Sec-PaLM it’s a linguistic model (LLM) who has been trained through the knowledge of Mandiant on vulnerabilities, malware, threat indicators and malicious agent profiles. A database of billions of entries that make this AI in cybersecurity expert.
I’ve been bullish on LLMs trained on proprietary data and knew that we’d be seeing some of them in 2023 and 2024. This is fairly good example of that.
It’s pretty neat: Generative A.I. can unlock a lot of value in cyber-defense at a time when there is a significant lack of cybersecurity professionals in the labor force vs. the demand. Mandiant Breach Analytics for Chronicle is based on years of accumulated threat intelligence from Google’s Mandiant team and can automatically alert customers to ongoing, active security breaches. It leans on Sec-PaLM to help contextualize and respond immediately to such attacks.
But just like Security Copilot, this also enables cybersecurity professionals to be upgraded with A.I. in that all too familiar buddy-system formula. Sec-PaLM will assist customers of Chronicle, Google’s cloud cybersecurity service, in searching security events and interacting “conservationally” with the results. Users of Google’s Security Command Center AI, meanwhile, will get “human-readable” explanations of attack exposure courtesy of Sec-PaLM, including impacted assets, recommended mitigations and risk summaries for security, compliance and privacy findings.
Fair enough, but relevant. I’m looking forward to Google’s I/O event because I’m expecting to hear some A.I. swag of new products. Alphabet cleary wants to get this all right. Because it if doesn’t it will hurt Google Cloud growth vs. Azure.
If you consider that VirusTotal Code Insight, the first tool in the Cloud Security AI Workbench, is only available in a limited preview at the moment, this is all a very ne play for Google.

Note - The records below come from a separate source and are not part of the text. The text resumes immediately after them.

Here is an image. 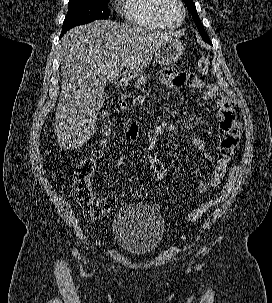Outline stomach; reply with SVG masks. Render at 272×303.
I'll return each instance as SVG.
<instances>
[{
    "label": "stomach",
    "instance_id": "obj_1",
    "mask_svg": "<svg viewBox=\"0 0 272 303\" xmlns=\"http://www.w3.org/2000/svg\"><path fill=\"white\" fill-rule=\"evenodd\" d=\"M183 44L174 37L162 41L155 53V62L160 65H169L177 62L183 54Z\"/></svg>",
    "mask_w": 272,
    "mask_h": 303
}]
</instances>
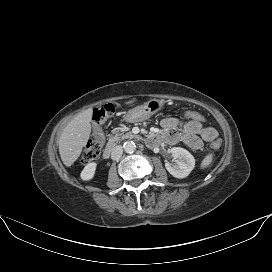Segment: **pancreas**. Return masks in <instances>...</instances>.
Listing matches in <instances>:
<instances>
[{"mask_svg": "<svg viewBox=\"0 0 272 272\" xmlns=\"http://www.w3.org/2000/svg\"><path fill=\"white\" fill-rule=\"evenodd\" d=\"M135 135H133L131 132L125 133L123 130H116L114 131V136L110 138V142H118L126 138H134Z\"/></svg>", "mask_w": 272, "mask_h": 272, "instance_id": "pancreas-1", "label": "pancreas"}]
</instances>
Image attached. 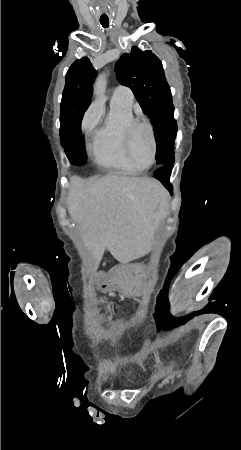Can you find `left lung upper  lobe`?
I'll return each mask as SVG.
<instances>
[{
  "label": "left lung upper lobe",
  "mask_w": 241,
  "mask_h": 450,
  "mask_svg": "<svg viewBox=\"0 0 241 450\" xmlns=\"http://www.w3.org/2000/svg\"><path fill=\"white\" fill-rule=\"evenodd\" d=\"M117 80L130 87L149 116L157 141L156 160L169 163L173 156V144L177 133L174 106L170 87L166 81L159 58L150 50L133 47L131 53L123 54L115 64Z\"/></svg>",
  "instance_id": "5c2ea615"
}]
</instances>
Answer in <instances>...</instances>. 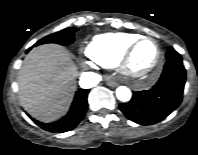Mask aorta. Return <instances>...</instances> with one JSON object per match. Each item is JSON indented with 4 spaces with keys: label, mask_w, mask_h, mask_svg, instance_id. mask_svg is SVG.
<instances>
[{
    "label": "aorta",
    "mask_w": 198,
    "mask_h": 155,
    "mask_svg": "<svg viewBox=\"0 0 198 155\" xmlns=\"http://www.w3.org/2000/svg\"><path fill=\"white\" fill-rule=\"evenodd\" d=\"M132 93L126 86H119L116 89V97L122 102H128L131 99Z\"/></svg>",
    "instance_id": "762f6f07"
}]
</instances>
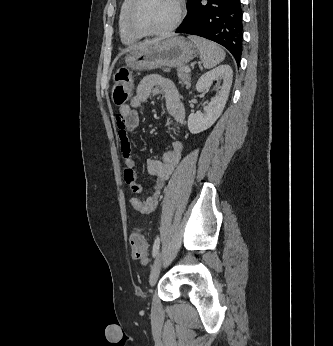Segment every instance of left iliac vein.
Instances as JSON below:
<instances>
[{
	"label": "left iliac vein",
	"instance_id": "obj_1",
	"mask_svg": "<svg viewBox=\"0 0 333 346\" xmlns=\"http://www.w3.org/2000/svg\"><path fill=\"white\" fill-rule=\"evenodd\" d=\"M162 259H163V255L162 252H159L154 264L152 266V270H151V274H150V285L153 286L156 283V280L159 276V273L161 271V267H162Z\"/></svg>",
	"mask_w": 333,
	"mask_h": 346
}]
</instances>
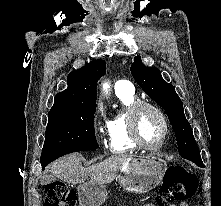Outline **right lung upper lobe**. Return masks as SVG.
<instances>
[{
    "label": "right lung upper lobe",
    "instance_id": "cb5924a9",
    "mask_svg": "<svg viewBox=\"0 0 221 206\" xmlns=\"http://www.w3.org/2000/svg\"><path fill=\"white\" fill-rule=\"evenodd\" d=\"M105 69V62L99 59L72 71L67 77V89L55 96L50 111L96 107V83L105 74Z\"/></svg>",
    "mask_w": 221,
    "mask_h": 206
}]
</instances>
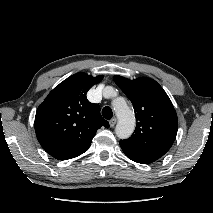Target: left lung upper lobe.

Thirteen years since Google Authenticator was released, it’s getting a vital upgrade. I think Microsoft’s Security Copilot and Google’s Sec-PaLM are evidence that A.I. is only getting more involved and actionable in lucrative and important industries like cybersecurity. Sec-PaLM is still somewhat untested and we don’t actually know much about it or its efficacy in the real world.
Google is trying to tell us that its Security AI Workbench’s capabilities are getting better and you presume it has done its due diligence. But time and the market will tell.
”Supercharging” everything with Generative A.I. is not going to be great, across the board. There is a lot of hype in the Cloud Wars fighting over lucrative cash-cows like Search advertising.
It would be much better if there were new players in the game. But even those tend to be back by the super-powers, such is the fallacy of innovation in Silicon Valley where monopoly capitalism winners buy even the pawns entering the board. So much for a startup meritocracy in search, and increasingly more and more use-cases.
Google was badly late to the cloud and Google Cloud is basically burning cash trying to catch Azure and AWS. You cannot blame them for trying but its all a bit lame as their advertising duopoly won’t last forever. Google and Meta are very poorly diversified companies when compared to Apple or Microsoft, or even Amazon for that matter. Amazon has been increasing their ads revenue in leaps and bounds and I don’t see why Microsoft or Apple won’t succeed soon in doing the same thing.
All that being said, PaLM is only going to get better.
Cloud giants will just pick and choose the best Generative A.I. and Quantum computing companies that add value to their positioning. It’s a bit unfortunate. Knowing this, Anthropic AI will be farmed by Google the way OpenAI has been farmed by Microsoft, even with GPT-5 in regulatory limbo.